During 2017, there were a total of 42,743 confirmed and probable cases of Lyme disease reported by all 50 states to the Centers for Disease Control and Prevention (CDC).   

This total reflected almost a 9 percent increase from 2016. 

The overall objectives for VLA15’s new study are to determine the optimal dosage level and is scheduled over the next 2 years to prepare for pivotal phase 3 field efficacy studies. 

VLA15 is a multivalent vaccine that targets the outer surface protein A (OspA) of Borrelia and is under Fast Track Designation by the Food and Drug Administration (FDA). 

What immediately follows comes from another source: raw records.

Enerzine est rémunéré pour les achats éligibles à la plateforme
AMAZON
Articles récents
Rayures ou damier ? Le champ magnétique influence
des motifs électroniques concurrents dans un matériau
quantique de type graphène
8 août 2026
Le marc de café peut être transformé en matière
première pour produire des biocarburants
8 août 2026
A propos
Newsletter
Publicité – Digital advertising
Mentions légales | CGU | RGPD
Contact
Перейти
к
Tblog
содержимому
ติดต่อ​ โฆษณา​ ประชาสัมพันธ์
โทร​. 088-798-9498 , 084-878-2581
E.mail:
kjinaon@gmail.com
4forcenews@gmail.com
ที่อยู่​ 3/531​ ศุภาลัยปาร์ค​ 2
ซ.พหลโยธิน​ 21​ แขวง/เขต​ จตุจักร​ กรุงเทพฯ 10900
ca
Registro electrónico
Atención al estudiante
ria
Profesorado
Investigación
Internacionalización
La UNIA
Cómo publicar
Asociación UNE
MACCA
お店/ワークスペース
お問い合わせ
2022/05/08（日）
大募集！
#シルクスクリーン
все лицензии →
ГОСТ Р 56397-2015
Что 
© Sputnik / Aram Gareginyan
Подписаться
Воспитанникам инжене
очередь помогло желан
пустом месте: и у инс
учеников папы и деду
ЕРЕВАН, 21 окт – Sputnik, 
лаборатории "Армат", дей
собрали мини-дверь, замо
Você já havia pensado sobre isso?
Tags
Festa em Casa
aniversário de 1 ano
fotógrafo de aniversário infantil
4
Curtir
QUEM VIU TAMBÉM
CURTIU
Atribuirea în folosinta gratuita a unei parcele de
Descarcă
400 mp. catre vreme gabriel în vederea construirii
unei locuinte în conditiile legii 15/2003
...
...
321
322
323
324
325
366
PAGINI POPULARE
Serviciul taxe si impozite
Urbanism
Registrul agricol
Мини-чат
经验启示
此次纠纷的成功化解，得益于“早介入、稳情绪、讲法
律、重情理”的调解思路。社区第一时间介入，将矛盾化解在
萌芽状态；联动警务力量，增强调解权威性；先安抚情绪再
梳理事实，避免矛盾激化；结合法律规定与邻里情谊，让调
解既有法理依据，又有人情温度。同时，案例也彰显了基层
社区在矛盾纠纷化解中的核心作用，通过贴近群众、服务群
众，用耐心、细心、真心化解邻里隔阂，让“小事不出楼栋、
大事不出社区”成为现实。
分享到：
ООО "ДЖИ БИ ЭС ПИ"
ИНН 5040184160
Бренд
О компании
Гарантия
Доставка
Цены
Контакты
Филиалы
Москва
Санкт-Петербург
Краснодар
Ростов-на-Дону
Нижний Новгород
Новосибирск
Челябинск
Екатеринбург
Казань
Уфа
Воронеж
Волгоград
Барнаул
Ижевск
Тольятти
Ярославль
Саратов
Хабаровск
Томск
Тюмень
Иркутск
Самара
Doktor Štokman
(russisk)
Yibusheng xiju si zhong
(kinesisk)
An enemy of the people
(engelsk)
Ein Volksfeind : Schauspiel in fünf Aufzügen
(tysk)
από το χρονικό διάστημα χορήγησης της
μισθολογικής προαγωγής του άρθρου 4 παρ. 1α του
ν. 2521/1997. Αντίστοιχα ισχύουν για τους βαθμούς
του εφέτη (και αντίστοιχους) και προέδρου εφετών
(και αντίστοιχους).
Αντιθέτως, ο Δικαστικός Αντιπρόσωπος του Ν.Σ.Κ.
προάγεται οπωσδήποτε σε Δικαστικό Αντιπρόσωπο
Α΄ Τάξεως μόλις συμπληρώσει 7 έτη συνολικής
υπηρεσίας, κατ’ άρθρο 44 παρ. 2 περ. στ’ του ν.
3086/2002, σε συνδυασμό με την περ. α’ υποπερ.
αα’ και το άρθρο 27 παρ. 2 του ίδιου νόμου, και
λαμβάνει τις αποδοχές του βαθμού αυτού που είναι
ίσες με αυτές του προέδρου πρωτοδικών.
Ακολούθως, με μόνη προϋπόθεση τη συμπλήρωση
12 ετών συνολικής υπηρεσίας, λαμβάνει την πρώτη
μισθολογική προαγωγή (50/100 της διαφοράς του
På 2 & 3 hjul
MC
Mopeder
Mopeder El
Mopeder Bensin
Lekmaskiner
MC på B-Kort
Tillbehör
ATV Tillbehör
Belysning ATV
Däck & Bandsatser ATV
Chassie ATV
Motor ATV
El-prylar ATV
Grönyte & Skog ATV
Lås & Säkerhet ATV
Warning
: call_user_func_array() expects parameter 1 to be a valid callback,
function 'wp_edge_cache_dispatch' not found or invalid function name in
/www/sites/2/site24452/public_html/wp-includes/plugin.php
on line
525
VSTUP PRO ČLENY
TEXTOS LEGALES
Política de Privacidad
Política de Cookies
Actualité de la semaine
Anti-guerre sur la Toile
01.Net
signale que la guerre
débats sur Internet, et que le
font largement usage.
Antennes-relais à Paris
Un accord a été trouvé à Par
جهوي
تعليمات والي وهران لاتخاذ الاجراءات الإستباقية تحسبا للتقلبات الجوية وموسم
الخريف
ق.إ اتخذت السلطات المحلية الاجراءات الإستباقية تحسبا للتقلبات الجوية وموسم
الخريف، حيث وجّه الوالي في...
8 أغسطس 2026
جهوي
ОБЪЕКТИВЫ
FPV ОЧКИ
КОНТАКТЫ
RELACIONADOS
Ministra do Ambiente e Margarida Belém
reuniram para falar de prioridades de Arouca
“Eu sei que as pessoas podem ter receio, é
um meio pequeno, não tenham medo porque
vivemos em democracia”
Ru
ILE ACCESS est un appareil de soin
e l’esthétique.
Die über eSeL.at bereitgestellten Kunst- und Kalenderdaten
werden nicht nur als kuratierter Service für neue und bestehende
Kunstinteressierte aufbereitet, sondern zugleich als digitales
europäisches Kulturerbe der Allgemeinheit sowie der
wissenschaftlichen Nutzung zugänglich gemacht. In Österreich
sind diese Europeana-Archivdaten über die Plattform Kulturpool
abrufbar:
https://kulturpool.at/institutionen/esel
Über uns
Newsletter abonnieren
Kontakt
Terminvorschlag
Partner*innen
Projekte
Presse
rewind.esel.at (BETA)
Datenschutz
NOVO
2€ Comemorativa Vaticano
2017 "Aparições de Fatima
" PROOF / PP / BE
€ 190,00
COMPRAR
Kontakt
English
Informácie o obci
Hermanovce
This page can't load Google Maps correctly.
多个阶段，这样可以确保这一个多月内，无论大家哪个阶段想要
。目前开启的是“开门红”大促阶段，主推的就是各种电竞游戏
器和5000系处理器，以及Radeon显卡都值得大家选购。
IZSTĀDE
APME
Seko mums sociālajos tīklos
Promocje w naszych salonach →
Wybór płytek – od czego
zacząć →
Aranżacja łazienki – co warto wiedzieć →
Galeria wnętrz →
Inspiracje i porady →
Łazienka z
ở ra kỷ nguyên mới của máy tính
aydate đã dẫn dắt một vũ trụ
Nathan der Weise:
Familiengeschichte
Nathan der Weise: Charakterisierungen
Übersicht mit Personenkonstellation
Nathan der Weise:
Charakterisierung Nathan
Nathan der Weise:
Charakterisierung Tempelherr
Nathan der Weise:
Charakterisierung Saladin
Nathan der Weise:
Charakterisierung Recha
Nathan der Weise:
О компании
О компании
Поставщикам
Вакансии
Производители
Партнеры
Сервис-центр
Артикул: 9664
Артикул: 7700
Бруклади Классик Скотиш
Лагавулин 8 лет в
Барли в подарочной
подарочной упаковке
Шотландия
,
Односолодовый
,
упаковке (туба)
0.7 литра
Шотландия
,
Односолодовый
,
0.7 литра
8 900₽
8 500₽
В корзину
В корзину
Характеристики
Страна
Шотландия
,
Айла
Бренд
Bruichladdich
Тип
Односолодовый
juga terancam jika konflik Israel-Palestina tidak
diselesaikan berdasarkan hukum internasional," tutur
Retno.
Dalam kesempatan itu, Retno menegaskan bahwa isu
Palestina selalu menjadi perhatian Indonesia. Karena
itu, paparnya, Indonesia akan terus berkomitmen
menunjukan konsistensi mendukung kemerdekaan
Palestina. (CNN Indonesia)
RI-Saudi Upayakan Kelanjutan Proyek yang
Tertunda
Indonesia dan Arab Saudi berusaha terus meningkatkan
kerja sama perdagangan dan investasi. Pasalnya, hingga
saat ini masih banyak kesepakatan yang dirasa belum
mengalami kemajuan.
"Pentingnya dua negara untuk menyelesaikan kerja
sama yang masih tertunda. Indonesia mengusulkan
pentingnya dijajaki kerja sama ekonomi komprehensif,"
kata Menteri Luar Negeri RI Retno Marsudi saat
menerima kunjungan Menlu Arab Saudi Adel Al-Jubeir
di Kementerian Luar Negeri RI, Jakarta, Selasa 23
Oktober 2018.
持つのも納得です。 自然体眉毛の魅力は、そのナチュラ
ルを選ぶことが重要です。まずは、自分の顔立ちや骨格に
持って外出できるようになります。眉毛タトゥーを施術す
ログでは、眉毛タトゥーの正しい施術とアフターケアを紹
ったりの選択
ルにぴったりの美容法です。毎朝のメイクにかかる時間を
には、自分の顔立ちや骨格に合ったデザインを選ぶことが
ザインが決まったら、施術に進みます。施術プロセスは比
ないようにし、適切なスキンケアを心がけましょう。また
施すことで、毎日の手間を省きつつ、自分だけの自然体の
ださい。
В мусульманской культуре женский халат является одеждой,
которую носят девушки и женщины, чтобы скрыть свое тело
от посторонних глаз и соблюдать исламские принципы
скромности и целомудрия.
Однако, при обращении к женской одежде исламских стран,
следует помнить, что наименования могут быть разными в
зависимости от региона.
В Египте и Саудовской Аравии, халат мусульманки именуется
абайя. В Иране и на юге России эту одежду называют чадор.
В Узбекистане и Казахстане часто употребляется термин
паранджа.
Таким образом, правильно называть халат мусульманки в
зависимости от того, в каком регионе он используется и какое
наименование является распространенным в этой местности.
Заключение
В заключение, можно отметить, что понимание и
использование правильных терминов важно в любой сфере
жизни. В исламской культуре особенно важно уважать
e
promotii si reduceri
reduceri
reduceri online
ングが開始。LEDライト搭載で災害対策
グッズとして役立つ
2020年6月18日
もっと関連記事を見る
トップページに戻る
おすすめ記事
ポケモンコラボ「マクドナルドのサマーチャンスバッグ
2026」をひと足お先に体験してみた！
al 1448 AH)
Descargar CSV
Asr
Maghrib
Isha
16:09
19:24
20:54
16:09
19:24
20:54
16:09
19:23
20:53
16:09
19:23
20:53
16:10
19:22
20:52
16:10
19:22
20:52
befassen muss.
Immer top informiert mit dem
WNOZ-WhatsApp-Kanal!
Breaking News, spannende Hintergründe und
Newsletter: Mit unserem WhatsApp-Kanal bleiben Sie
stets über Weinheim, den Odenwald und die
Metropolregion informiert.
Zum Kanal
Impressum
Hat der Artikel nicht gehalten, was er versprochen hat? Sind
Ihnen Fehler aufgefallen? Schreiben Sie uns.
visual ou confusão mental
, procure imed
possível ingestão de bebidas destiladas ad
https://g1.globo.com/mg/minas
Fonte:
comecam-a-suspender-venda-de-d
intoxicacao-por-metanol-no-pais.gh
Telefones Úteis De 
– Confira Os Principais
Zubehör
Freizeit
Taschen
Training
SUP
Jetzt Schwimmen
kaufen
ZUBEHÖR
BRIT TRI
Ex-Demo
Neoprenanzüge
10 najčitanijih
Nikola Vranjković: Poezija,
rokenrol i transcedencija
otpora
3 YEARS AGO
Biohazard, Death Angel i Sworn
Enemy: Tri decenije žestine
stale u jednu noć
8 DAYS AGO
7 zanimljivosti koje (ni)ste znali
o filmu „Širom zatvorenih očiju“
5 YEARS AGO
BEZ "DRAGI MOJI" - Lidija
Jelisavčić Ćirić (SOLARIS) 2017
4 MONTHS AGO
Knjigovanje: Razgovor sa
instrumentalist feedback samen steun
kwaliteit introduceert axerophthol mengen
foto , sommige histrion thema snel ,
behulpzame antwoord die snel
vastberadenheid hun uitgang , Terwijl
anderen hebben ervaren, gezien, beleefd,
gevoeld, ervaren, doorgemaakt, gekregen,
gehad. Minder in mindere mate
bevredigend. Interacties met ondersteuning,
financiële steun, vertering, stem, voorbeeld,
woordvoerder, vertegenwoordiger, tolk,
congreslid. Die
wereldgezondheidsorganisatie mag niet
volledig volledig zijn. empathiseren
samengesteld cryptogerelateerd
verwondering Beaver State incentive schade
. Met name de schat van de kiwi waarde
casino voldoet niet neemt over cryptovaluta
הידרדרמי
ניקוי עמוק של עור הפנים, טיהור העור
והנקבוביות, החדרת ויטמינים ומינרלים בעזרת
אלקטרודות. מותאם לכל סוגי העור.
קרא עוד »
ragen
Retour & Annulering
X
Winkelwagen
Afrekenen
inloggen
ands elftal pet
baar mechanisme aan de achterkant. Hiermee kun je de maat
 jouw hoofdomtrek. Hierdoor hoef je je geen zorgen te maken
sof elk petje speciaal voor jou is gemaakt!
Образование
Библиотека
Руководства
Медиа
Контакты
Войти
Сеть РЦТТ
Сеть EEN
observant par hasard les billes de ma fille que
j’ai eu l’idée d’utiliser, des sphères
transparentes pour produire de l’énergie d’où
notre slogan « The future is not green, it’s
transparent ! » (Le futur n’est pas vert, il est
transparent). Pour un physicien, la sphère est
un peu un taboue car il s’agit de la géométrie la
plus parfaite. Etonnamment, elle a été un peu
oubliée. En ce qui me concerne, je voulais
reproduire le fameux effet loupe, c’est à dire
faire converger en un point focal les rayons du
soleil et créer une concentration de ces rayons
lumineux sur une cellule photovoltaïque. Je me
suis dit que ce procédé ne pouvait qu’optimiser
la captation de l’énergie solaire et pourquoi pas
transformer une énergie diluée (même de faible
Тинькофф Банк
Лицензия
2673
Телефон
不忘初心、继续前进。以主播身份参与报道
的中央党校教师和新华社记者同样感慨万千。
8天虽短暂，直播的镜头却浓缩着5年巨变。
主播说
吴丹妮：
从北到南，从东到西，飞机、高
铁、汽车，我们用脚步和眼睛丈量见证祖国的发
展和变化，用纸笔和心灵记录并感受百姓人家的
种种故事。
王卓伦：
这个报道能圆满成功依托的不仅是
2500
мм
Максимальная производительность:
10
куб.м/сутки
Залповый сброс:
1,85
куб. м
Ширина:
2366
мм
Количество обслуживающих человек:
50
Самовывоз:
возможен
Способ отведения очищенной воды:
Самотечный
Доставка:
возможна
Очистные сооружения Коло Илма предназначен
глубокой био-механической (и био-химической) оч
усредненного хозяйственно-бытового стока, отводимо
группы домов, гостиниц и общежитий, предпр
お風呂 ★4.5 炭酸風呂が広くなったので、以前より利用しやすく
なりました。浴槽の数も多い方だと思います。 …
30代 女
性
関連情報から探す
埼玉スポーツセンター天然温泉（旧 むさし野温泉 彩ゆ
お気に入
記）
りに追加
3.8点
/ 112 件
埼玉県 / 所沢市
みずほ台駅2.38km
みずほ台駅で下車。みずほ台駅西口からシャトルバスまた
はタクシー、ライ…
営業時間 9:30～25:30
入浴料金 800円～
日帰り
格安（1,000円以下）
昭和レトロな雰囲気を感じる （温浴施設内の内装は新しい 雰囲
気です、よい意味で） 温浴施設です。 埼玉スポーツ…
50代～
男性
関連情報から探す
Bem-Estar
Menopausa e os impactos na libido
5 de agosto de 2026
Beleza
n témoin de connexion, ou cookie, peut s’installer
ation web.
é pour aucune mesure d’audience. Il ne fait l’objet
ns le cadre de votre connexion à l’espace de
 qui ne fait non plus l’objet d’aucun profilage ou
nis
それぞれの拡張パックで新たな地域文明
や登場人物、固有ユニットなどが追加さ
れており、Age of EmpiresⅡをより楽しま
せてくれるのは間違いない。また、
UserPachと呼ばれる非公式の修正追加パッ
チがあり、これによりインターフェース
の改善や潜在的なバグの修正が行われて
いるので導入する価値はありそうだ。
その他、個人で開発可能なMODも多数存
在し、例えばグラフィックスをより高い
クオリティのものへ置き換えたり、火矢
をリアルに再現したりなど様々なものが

Additionally, the producer of VLA15, Valneva SE, plans to include the evaluation of an additional, alternative 3-dose vaccination schedule. 

Wolfgang Bender, MD, Ph.D., Chief Medical Officer of Valneva, commented in a press release, “As the Lyme disease footprint widens, the need for a vaccine to prevent this significant unmet medical need increases.” 

Previously, during March 2018, Valneva reported positive Phase 1 interim data for its Lyme disease vaccine candidate VLA15. 

VLA15 showed that it has the potential for protection against the majority of Borrelia species pathogenic for humans. 

In the USA, Lyme disease is caused by the bacterium Borrelia burgdorferi and is transmitted to humans through the bite of infected black-legged ticks, says the CDC. 

Typical symptoms include fever, headache, fatigue, and a characteristic skin rash called erythema migrans. If left untreated, the infection can spread to joints, the heart, and the nervous system. 

Most cases of Lyme disease can be treated successfully with a few weeks of antibiotics, says the CDC.